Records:
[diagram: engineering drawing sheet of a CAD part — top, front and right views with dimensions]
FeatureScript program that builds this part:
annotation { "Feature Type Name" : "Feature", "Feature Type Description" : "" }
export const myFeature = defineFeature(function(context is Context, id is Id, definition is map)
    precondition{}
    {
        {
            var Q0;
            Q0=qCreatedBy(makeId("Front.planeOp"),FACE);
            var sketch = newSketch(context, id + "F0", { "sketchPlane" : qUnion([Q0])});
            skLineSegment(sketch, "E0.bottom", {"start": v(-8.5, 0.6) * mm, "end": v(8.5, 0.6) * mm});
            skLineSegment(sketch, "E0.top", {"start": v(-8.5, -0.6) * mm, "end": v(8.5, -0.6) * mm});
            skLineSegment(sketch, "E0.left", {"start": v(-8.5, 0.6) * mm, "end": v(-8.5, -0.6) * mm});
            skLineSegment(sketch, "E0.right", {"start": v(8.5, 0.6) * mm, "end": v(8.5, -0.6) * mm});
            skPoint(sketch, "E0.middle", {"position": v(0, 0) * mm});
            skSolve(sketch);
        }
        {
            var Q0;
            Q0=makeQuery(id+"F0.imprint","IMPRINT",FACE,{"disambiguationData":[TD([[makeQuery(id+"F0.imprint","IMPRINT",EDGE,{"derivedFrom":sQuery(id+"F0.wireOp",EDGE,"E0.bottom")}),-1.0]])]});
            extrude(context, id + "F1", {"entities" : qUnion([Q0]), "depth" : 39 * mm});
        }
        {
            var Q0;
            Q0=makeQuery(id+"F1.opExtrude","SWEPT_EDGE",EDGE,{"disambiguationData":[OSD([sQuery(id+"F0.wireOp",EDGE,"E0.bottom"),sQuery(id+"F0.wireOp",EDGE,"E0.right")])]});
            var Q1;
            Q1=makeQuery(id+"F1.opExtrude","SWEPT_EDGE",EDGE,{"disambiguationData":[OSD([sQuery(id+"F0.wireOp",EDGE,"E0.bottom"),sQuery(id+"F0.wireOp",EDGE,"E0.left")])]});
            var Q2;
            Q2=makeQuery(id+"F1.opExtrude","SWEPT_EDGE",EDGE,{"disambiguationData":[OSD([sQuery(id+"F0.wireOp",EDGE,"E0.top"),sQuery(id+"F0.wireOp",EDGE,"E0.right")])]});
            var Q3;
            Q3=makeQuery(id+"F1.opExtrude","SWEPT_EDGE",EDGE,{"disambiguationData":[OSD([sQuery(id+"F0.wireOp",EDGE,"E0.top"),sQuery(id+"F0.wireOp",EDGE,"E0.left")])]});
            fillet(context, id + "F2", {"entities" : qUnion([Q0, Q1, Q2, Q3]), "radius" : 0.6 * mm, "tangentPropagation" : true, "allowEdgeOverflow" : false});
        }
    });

What to do: Retype the entries above word for word, from their first line through the line containing "var sketch = newSketch(context, id", and include that line.

Answer to the exercise:
[diagram: engineering drawing sheet of a CAD part — top, front and right views with dimensions]
FeatureScript program that builds this part:
annotation { "Feature Type Name" : "Feature", "Feature Type Description" : "" }
export const myFeature = defineFeature(function(context is Context, id is Id, definition is map)
    precondition{}
    {
        {
            var Q0;
            Q0=qCreatedBy(makeId("Front.planeOp"),FACE);
            var sketch = newSketch(context, id + "F0", { "sketchPlane" : qUnion([Q0])});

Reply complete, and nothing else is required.